From July to December of 2017, Choi reportedly posted a minimum of 45 different threats via Instagram. He had multiple threats on several targets and in some cases took the death threats to the player’s family members. Choi was acting out against players associated with teams that he wagered on when he lost the bet.
The threats were specific in nature and often racist. In one instance, Choi stated he would kill a player and their relatives by hanging them from a tree. He often used vile language in his posts.
United States attorney Andrew Lelling said: “There is a difference between free speech—even hate speech—and intentionally putting others in fear of their lives. Mr. Choi crossed that line. Based on today’s charging document, and hiding behind the anonymity of social media, he threatened his victims in graphically violent, often racist terms.
“We take seriously internet-based threats of violence, especially racist ones — they undermine our nation’s hard-won, fundamental values of equality.”
Special agent of the FBI Boston Field Division, Joseph Bonavolonta, stated that Choi was very public with his intimidation and blamed the players for his gambling losses. He said further that the case should serve as a warning that individuals cannot hide behind a keyboard and make violent threats, placing others in fear.
During his time at Babson College, Choi was wagering heavily on several sports. At the age of 21, he racked up debt, borrowing money from family and friends, and gambling even more. Choi reportedly wagered on basketball, football, tennis, baseball, soccer, and hockey.

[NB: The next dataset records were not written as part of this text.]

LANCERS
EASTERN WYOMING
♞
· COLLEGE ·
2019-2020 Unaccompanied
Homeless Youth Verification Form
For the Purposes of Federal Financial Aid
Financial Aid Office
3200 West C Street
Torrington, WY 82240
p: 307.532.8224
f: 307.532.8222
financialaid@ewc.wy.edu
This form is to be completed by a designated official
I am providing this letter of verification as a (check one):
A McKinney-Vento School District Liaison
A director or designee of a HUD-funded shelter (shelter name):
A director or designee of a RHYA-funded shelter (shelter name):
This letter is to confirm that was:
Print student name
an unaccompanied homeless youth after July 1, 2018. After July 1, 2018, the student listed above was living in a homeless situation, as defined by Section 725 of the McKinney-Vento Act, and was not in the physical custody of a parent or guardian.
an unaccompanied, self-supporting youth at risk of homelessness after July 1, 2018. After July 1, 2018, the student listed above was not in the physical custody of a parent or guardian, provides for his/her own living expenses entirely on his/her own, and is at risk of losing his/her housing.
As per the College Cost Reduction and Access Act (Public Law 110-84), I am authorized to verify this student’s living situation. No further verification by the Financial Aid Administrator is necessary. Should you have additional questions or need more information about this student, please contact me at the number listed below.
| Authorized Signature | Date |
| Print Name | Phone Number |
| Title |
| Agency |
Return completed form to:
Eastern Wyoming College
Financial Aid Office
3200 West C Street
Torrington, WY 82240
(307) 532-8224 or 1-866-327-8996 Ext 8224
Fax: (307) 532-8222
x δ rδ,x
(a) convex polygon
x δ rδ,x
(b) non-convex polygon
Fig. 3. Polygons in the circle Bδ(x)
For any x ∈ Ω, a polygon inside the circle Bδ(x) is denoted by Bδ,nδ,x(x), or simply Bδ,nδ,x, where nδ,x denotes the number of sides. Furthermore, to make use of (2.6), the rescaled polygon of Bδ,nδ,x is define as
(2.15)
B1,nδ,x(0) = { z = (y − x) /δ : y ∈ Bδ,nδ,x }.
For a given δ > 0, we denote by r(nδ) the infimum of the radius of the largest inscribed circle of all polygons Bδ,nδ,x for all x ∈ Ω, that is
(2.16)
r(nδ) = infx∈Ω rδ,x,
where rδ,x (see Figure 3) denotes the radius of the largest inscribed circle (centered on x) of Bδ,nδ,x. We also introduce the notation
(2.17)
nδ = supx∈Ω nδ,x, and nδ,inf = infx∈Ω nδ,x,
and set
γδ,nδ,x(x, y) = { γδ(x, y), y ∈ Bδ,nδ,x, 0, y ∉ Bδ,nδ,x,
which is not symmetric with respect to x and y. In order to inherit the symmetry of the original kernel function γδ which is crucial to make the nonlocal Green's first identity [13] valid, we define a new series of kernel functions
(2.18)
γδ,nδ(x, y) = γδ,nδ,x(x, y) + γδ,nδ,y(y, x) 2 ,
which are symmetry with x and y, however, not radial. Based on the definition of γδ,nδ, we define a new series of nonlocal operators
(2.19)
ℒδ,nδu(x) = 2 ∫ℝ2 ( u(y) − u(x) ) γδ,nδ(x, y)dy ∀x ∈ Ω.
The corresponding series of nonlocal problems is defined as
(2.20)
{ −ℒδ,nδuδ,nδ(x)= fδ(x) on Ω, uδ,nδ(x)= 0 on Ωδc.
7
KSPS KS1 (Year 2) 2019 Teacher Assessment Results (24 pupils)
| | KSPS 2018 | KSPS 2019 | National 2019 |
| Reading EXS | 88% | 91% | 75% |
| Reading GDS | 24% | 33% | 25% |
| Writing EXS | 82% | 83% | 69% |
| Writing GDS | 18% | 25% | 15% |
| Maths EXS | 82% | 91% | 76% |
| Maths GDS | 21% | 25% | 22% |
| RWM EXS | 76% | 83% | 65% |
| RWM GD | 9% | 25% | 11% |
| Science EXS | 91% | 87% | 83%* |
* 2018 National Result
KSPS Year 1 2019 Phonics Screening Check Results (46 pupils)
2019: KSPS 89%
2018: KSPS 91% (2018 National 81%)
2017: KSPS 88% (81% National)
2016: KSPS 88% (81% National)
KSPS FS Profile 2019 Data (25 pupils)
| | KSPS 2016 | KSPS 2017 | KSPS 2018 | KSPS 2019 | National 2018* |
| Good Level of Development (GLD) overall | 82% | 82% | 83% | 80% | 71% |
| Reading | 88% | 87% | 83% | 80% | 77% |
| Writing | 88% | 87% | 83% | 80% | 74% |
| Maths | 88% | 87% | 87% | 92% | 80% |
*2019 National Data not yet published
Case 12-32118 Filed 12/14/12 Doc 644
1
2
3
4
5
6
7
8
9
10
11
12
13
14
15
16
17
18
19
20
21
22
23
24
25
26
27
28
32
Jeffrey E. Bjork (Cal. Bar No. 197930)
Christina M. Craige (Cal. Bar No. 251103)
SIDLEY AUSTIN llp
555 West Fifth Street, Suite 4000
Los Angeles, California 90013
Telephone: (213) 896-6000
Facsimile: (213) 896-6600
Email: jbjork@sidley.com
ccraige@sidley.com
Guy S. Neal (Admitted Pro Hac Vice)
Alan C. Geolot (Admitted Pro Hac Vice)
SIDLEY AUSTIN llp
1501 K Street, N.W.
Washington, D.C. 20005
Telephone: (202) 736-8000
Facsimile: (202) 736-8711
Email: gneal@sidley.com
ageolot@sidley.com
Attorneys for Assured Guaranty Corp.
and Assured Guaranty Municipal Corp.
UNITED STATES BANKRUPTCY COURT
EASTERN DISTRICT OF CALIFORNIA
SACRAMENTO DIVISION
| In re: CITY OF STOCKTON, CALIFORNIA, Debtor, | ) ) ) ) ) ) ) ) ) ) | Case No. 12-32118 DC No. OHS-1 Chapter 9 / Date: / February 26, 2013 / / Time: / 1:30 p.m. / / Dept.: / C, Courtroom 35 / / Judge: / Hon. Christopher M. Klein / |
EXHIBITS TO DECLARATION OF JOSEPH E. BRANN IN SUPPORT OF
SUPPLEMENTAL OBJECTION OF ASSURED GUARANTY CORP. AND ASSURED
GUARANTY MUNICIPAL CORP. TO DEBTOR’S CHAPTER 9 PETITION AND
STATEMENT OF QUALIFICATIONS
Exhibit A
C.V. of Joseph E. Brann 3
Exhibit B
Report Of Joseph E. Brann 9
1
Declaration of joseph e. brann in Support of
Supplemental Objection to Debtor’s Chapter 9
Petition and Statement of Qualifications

He was not successful in his efforts and as the losses grew, he began to take out his frustration on the players. When a team or player that he wagered on did not do well during a game, Choi would make a death threat.
Choi created fake Instagram accounts to remain anonymous when making the death threats. When Instagram shut down an account, he would simply open a new one.
Choi now faces 21 to 27 months in prison for his actions. He has agreed to plead guilty to one federal count of transmitting threats in interstate commerce.